Minneapolis Institute of Arts, July 1999
Photo courtesy of Chris Gregerson

The Minneapolis Institute of Arts houses over 100,000 objects from diverse cultural traditions spanning 4,000 years of world history. The Institute serves the Twin Cities area and the Upper Midwest and is recognized internationally as one of the great museums in America. In a move to tie the Minneapolis Institute of Arts with the downtown area, the city is working to develop Third Avenue as the Avenue of the Arts.

Lumberman Thomas B. Walker, who was deeply committed to bringing arts and culture to the community, acquired a private art collection so extensive in the 1890s that he hired a curator and opened the doors of his home to the public. In 1927, a new building for the Walker Art Gallery was opened at Lyndale and Oak Grove. By 1941, the Walker Art Gallery had changed its name to the Walker Art Center (WAC) and began offering free art programs and films to adults and children. The current WAC building opened in May of 1971 next to the Tyrone Guthrie Theater. The adjacent Minneapolis Sculpture Garden, collaboration between the WAC and the Minneapolis Park Board, opened in 1988. The Sculpture Garden promoted the spirit of public art, which continues to be an important part of the cultural history of the city of Minneapolis.

Frederick R. Weisman Art Museum at the University of Minnesota.
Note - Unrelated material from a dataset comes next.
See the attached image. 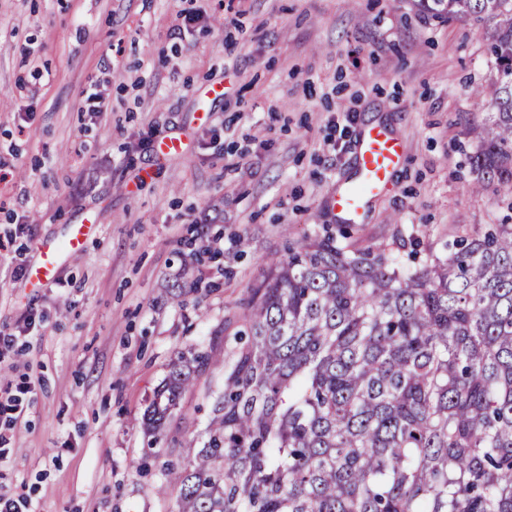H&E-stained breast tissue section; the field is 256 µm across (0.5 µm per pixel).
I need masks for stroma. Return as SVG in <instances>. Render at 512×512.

Originally founded in 1934, the current building by Frank Gehry was constructed in 1993. (Photo taken September 1999.)
Photo courtesy of Chris Gregerson

The City founded the Minneapolis Arts Commission in 1974. It was established to foster development of the arts (including architecture and environmental arts, creative writing, dance, film/video, music, theater and visual arts), to stimulate participation and appreciation of the arts by all city residents, to encourage cooperation and coordination between artists and the various arts, to seek financial support of the arts, to act as an advocate for the arts before private and public agencies, to advise the City Council with respect to arts related matters, to strive for high standards of quality in the arts, and to represent the arts whenever possible. The Office of Cultural Affairs was staffed in 1993 and its strategic plan laid out. It oversees a number of programs, projects, and services including the Minneapolis Arts Commission, the Office of Film, Video, Recording and New Media, and Art in Public Places. In the year 2001, the budget for the Office of Cultural Affairs was a nearly 1% percent of the City's total budget.
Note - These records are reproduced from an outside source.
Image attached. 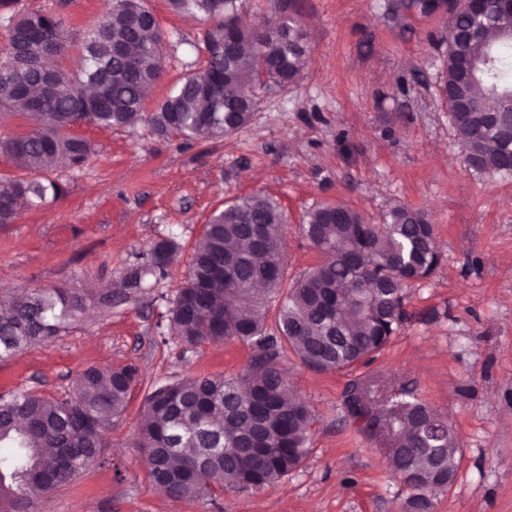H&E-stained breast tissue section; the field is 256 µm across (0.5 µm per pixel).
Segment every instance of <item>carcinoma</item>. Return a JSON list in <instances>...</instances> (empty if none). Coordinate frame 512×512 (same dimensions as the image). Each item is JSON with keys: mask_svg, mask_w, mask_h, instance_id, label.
Returning a JSON list of instances; mask_svg holds the SVG:
<instances>
[{"mask_svg": "<svg viewBox=\"0 0 512 512\" xmlns=\"http://www.w3.org/2000/svg\"><path fill=\"white\" fill-rule=\"evenodd\" d=\"M80 45L75 71H57L38 83L40 58L67 51L63 21L47 10L5 17L10 39L0 59V112L25 114L35 128L0 136V154L18 167L40 170L49 161L80 167L94 153L70 135L77 123L101 129L150 126L160 136L187 141L230 135L251 120L256 88L286 86L310 62L299 18L257 32L239 14V0H170L177 13L213 21L197 44L203 66L180 78L156 111H144L149 87L163 75L165 36L145 0H113ZM237 15L236 51L224 48V22ZM461 27L485 33L481 44L457 46L447 38L441 89L475 97L480 114L443 101L465 156L477 172H501L512 160V12L490 24L461 14ZM474 62L475 78L460 70V52ZM65 187L52 179H16L0 192V224H11L25 206ZM285 214L261 192L213 213L193 254L185 284L166 317L180 352L211 340L250 343L255 354L234 377L194 376L149 388L137 447L151 485L173 499L261 489L296 470L309 455L313 415L288 398L281 368L284 347L320 371H342L372 357L405 316L407 283L429 278L440 264L433 226L420 212L396 208L372 224L342 202L311 210L302 234L326 255L295 279L278 308L276 330L265 327V305L283 287ZM175 236L158 239L123 274L122 288L96 299L60 289L21 286L0 299V361L42 345L88 305L111 311L133 300L147 279H166L178 252ZM138 368L95 366L79 373L58 396L29 391L0 395V512H28L32 499L71 483L102 463L112 417L125 409ZM344 406L365 433L382 435L394 477L412 494L406 512H430L432 488L455 478L459 448L448 421L406 391L373 406L369 386L354 383Z\"/></svg>", "mask_w": 512, "mask_h": 512, "instance_id": "1", "label": "carcinoma"}]
</instances>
Masonic Temple at Hennepin Avenue and 6th Street decorated for the Shriners' convention in 1908. Today the building is the Hennepin Center for the Arts.
Minneapolis Collection, BR0200

West Bank art gallery (1966).
Municipal Information Library, Slide Collection, MIL3033.
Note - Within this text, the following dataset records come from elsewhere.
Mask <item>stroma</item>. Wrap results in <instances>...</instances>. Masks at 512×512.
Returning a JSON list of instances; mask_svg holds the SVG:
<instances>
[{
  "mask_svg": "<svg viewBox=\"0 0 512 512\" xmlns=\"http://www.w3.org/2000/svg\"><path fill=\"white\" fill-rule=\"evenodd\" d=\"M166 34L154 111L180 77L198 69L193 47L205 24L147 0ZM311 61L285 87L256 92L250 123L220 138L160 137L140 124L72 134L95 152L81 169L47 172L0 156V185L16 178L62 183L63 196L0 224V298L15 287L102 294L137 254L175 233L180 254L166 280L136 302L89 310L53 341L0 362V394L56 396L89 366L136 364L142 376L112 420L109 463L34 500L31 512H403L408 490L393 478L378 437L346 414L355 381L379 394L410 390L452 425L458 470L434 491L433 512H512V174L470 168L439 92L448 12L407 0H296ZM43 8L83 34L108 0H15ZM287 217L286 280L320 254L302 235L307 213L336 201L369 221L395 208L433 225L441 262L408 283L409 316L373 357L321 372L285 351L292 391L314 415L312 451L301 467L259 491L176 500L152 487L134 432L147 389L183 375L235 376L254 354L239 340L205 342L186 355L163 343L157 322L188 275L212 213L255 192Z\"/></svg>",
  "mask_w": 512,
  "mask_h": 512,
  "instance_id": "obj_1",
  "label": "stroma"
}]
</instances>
A significant ingredient for promoting various art forms is having an inspiring work environment. The Masonic Temple building at Hennepin and Sixth was converted into the Hennepin Center for the Arts in 1979 to provide a home for many of the city's cultural institutions including the Minnesota Dance Theatre and School founded by nationally acclaimed choreographer and teacher Loyce Houlton. The adaptive reuse of various older buildings in the Warehouse District, located on the western edge of downtown, became home to numerous artists and art galleries. In recent times the arts community has flourished in Northeast Minneapolis.